# Exact Match Site ID MCP Connector

This service exposes Exact Match Site ID data to MCP-compatible AI clients such as ChatGPT, Claude, Cursor, and other tools that can call MCP servers.

## Stack

- TypeScript
- Hono for HTTP routes
- Official MCP SDK for MCP protocol handling
- Zod for input validation
- Laravel `data` as the source of truth

## Local Setup

1. Copy `.env.example` to `.env`.
2. Set `LARAVEL_API_BASE_URL` to the Laravel API base URL.
3. Set `LARAVEL_MCP_PROXY_TOKEN` to the same value configured in Laravel for `services.mcp_proxy.internal_token`.
4. Set `OAUTH_TOKEN_SECRET` to at least 32 random characters.
5. Install dependencies with `npm install`.
6. Start local development with `npm run dev`.

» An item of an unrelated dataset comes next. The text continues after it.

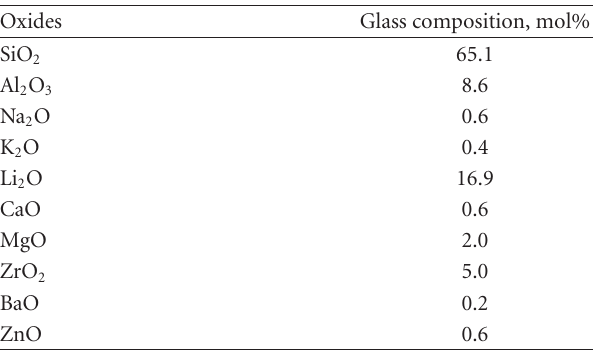
Table 1: Chemical composition of LZSA parent glass.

The default local service URL is `http://localhost:8787`.

## Useful URLs

- Health: `GET /health`
- MCP endpoint: `POST /mcp`
- OAuth authorization metadata: `GET /.well-known/oauth-authorization-server`
- MCP metadata: `GET /.well-known/mcp-server`
- Widget: `GET /widgets/site-id`

## Development Auth

When `MCP_DEV_AUTH_ENABLED=true`, a local auth code can be created by calling:

```txt
GET /oauth/dev/start?clerk_user_id=user_xxx
```

Production should replace this dev handoff with the real Exact Match/Clerk login callback.

## Local OAuth Test Flow

Use this flow to test OAuth locally before connecting the server to ChatGPT Apps.

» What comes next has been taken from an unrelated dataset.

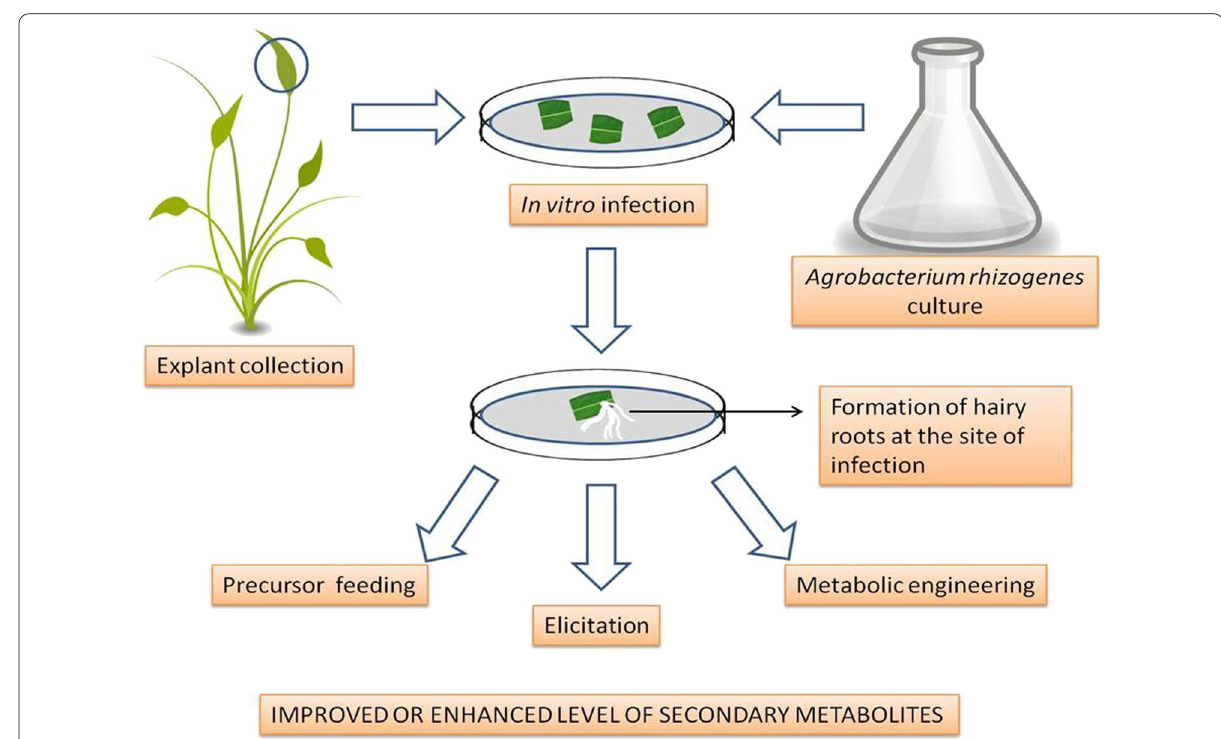
Fig. 4 Hairy root culture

1. Make sure `.env` contains a local redirect allowlist:

```env
OAUTH_ALLOWED_REDIRECT_URIS=http://localhost:8787/oauth/dev/callback
MCP_DEV_AUTH_ENABLED=true
```

2. Start the MCP server:

```powershell
npm run dev
```

3. Open the dev authorization URL with a real Clerk user id:

```txt
http://localhost:8787/oauth/dev/start?clerk_user_id=user_xxx
```

The browser redirects to:

```txt
http://localhost:8787/oauth/dev/callback?code=...&state=...
```

4. Copy the `code` value from the callback response.

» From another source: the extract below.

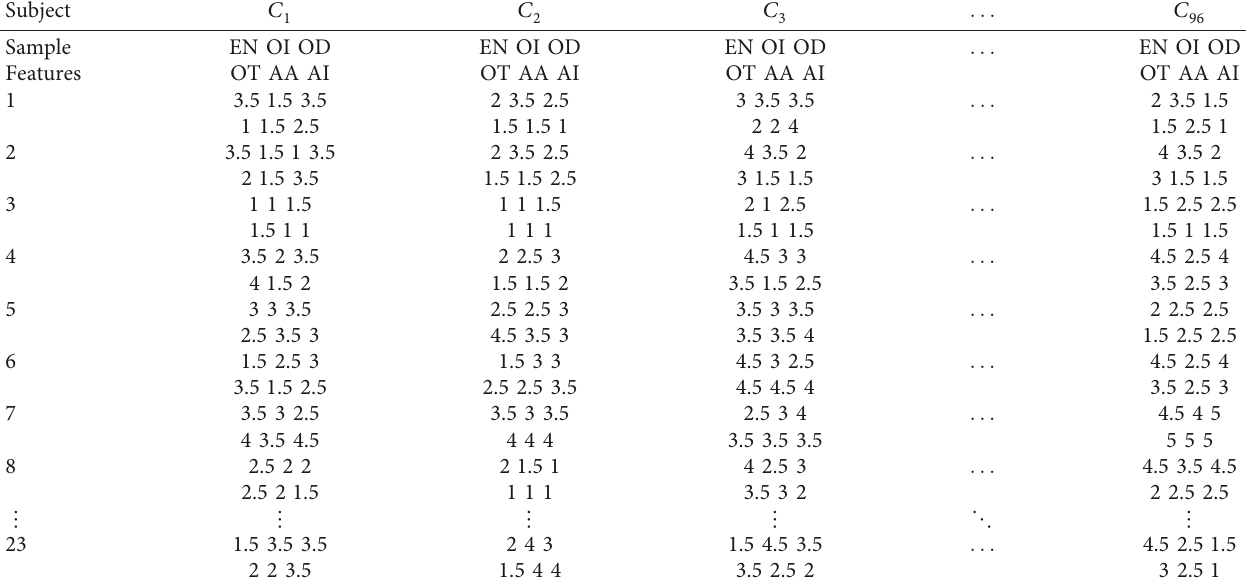
Table 4: Hesitant-fuzzy evaluation matrix.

5. Exchange the code for an MCP access token:

```powershell
$code = "paste-code-here"

Invoke-RestMethod `
  -Method Post `
  -Uri "http://localhost:8787/oauth/token" `
  -ContentType "application/x-www-form-urlencoded" `
  -Body @{
    grant_type = "authorization_code"
    client_id = "local-dev"
    redirect_uri = "http://localhost:8787/oauth/dev/callback"
    code = $code
  }
```

Successful response:

```json
{
  "access_token": "...",
  "token_type": "Bearer",
  "expires_in": 3600,
  "refresh_token": "...",
  "scope": "site_id:read"
}
```

Use `access_token` as:

```txt
Authorization: Bearer <access_token>
```

This token authenticates AI app requests into the MCP server. The MCP server still authenticates to Laravel separately with `LARAVEL_MCP_PROXY_TOKEN`.